The next wave of P&C industry innovation will come from imaginative and enterprising companies that use CAT models to economically bundle risks designed to lower the costs to consumers. We view a future where more CAT risk will be bundled into traditional products. As they continue to improve, CAT models will afford the industry the confidence needed to include earthquake and flood cover for all property lines at full limits and with flexible, lower deductibles. In the future, earthquake and flood hazards will be standard covered perils in traditional property forms, and the industry will one day look back from a product standpoint and wonder why it had not evolved sooner.

Unbundling Risks

Insurance policies as contracts can be clumsy in handling complicated exposures. For example, insurers have the hardest time handling supply chain and contingent business interruption exposures, and rightly so. Because of globalization and extreme competition, multinational companies are continuously seeking value in the inputs for their products. A widget in a product can be produced in China one year, the Philippines the next, Thailand the following year and so on. It is time-consuming and resource intensive to keep track of not only how much of a company’s widgets are manufactured, but also what risks exist surrounding the manufacturing plant that could interrupt production or delivery. We would be hard-pressed to blame underwriters for wanting to exclude or significantly sublimit exposures related to supply chain or business interruption; after all, underwriters have enough difficulty just to manage the actual property exposures inherent in these types of risks.

It is precisely this type of opportunity that makes sense for the industry to create specialized programs. Unbundle the exposure from the remainder of the policy and treat it as a separate exposure with dedicated resources to analyze, price and manage the risk.

Take a U.S. semiconductor manufacturer with supply exposure in Southeast Asia. As was the case with the 2011 Thailand floods or the 2011 Tohoku earthquake and tsunami, this hypothetical manufacturer is likely exposed to supply chain risks of which it is unaware. It is also likely that the property insurance policy meant to indemnify the manufacturer for covered losses in its supply chain will fall short of expectations. An enterprising underwriter could carve out this exposure and transfer it to a new form. In that form, the underwriter can work with the manufacturer to clarify policy wording, liberalize coverage, simplify claims adjusting and provide needed additional capacity. As a result, the manufacturer gets a risk transfer mechanism that more precisely aligns with the balance sheet affecting risks it is exposed to. The insurer gets a new line of business that can provide a significant source of new revenue using tools such as CAT models and other analytics to price and manage those specific risks.
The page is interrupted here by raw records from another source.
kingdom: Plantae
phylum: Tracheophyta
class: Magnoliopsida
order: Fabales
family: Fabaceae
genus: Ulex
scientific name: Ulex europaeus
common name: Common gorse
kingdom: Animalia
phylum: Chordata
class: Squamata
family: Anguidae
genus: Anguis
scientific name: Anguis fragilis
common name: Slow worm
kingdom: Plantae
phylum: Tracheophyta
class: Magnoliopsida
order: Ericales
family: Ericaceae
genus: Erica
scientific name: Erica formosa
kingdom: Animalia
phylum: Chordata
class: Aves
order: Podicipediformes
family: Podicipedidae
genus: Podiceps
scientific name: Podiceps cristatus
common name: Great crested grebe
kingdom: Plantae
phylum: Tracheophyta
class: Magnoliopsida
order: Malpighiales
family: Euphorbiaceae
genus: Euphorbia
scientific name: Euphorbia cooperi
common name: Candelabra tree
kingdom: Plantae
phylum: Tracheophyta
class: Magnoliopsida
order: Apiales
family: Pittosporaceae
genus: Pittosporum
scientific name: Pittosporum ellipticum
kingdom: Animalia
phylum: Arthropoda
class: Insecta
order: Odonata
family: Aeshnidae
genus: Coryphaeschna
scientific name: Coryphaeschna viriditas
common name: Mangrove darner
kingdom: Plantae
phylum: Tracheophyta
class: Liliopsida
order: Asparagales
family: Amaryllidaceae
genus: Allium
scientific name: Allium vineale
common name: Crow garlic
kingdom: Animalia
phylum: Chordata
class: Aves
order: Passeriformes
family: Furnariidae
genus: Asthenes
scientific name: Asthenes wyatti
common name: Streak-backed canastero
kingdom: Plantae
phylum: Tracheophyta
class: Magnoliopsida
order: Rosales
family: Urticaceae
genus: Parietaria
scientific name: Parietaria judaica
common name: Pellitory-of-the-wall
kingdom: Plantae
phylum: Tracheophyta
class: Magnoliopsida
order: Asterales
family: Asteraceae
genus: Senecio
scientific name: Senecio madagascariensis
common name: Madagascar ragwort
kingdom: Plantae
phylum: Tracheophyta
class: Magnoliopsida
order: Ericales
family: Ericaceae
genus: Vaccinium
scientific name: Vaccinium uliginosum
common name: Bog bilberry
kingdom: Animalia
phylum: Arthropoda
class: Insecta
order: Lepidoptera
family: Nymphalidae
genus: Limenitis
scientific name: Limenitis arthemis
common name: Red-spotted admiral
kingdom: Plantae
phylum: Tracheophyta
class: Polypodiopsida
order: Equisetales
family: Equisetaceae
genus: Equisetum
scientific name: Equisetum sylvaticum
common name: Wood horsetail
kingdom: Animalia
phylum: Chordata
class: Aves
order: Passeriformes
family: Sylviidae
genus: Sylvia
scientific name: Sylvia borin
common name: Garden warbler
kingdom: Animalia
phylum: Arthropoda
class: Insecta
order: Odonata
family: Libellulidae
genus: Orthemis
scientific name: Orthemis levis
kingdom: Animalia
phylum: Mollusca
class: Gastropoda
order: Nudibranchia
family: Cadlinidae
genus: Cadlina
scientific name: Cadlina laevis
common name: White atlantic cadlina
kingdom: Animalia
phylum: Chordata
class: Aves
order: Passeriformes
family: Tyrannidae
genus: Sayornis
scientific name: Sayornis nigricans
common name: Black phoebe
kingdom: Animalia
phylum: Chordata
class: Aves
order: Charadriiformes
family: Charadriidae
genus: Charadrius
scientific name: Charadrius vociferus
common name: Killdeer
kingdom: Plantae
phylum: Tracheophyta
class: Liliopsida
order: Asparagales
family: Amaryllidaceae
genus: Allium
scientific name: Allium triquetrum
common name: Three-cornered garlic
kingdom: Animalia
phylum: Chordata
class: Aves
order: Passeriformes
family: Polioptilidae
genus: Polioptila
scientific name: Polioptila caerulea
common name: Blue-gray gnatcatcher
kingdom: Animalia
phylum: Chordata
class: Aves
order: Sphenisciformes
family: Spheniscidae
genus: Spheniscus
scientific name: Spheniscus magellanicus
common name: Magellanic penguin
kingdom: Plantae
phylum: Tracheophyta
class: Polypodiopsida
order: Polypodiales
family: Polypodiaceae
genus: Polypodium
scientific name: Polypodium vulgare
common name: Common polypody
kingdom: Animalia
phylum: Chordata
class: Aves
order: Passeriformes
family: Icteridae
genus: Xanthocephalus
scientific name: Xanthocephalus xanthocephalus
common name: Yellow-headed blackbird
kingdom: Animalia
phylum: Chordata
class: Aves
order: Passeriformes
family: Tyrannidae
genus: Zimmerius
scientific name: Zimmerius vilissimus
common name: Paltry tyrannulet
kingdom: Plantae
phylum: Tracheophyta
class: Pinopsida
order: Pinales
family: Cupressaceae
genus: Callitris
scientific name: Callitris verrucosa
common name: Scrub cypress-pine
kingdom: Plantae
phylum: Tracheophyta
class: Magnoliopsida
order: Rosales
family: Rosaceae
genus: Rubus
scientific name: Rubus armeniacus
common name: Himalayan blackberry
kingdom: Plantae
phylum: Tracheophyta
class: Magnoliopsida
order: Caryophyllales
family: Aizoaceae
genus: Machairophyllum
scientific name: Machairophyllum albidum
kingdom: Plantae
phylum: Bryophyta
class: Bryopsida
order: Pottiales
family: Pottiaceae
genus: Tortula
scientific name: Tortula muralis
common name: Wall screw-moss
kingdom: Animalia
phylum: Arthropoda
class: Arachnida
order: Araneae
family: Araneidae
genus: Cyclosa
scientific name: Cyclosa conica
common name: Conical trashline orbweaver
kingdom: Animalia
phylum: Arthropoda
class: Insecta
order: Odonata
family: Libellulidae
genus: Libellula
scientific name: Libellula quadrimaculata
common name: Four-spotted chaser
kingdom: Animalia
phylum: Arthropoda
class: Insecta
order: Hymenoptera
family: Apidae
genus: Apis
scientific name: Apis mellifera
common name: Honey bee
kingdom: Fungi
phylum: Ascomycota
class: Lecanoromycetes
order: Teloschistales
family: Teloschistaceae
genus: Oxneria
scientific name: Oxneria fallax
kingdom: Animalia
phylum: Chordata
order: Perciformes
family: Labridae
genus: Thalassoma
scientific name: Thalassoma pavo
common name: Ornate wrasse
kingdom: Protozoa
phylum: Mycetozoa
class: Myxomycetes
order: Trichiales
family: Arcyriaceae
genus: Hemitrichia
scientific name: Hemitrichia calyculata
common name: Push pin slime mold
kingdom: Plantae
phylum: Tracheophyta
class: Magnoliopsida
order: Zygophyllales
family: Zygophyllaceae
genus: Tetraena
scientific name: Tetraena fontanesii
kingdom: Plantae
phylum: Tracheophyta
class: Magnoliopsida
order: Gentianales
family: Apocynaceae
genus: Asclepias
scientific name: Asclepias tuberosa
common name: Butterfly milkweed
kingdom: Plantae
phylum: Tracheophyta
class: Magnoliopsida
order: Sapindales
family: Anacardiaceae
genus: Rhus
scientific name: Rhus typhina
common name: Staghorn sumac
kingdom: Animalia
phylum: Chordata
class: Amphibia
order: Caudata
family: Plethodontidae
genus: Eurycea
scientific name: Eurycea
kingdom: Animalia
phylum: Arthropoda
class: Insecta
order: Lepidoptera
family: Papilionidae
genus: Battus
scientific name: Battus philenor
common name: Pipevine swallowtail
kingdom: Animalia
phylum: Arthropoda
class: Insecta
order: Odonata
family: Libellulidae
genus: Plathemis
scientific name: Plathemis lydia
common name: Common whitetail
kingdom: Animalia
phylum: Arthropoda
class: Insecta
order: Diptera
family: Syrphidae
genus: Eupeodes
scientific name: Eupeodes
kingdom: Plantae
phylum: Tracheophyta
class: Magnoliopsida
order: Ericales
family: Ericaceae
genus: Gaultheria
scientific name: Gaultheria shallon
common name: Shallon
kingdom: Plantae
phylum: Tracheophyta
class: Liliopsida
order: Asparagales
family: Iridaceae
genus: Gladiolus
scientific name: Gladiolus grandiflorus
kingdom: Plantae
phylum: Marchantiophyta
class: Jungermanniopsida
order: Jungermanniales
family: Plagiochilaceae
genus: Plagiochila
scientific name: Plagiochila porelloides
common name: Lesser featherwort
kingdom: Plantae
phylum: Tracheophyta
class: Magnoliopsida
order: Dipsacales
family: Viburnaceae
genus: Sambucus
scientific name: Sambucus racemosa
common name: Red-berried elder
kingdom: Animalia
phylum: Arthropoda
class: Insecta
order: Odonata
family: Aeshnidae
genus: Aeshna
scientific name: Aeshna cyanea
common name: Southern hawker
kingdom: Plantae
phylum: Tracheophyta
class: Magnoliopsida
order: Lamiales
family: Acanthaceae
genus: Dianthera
By applying some ingenuity, the situation can be a win/win all around.

What if you are a manufacturer or importer and rely on the Port of Los Angeles or Miami International Airport (or any other major international port) to transport your goods in and out of markets? This is another area where commercial policies handle business exposure poorly, or not even at all. CAT models stand ready to provide the analytics required to transfer the risks of these choke points from business balance sheets to insurers. All that is required is vision to recognize the opportunity and the sense to use the toolsets now available to invent solutions rather than relying on legacy group think.

At the end of the day, the next wave of innovation will not come directly from models or analytics. While the models and analytics will continue to improve, real innovation will come from creative individuals who recognize the risks that are causing market discomfort and then use these wonderful tools to build products and programs that effectively transfer those risks more effectively than ever. Those same individuals will understand that the insured comes first, and that rather than retrofitting dated products to suit a modern-day business problem, the advent of new products and services is an absolute necessity to maintain the industry’s relevance. The only limiting factor preventing true innovation in property insurance is imagination and a willingness to no longer cling to the past.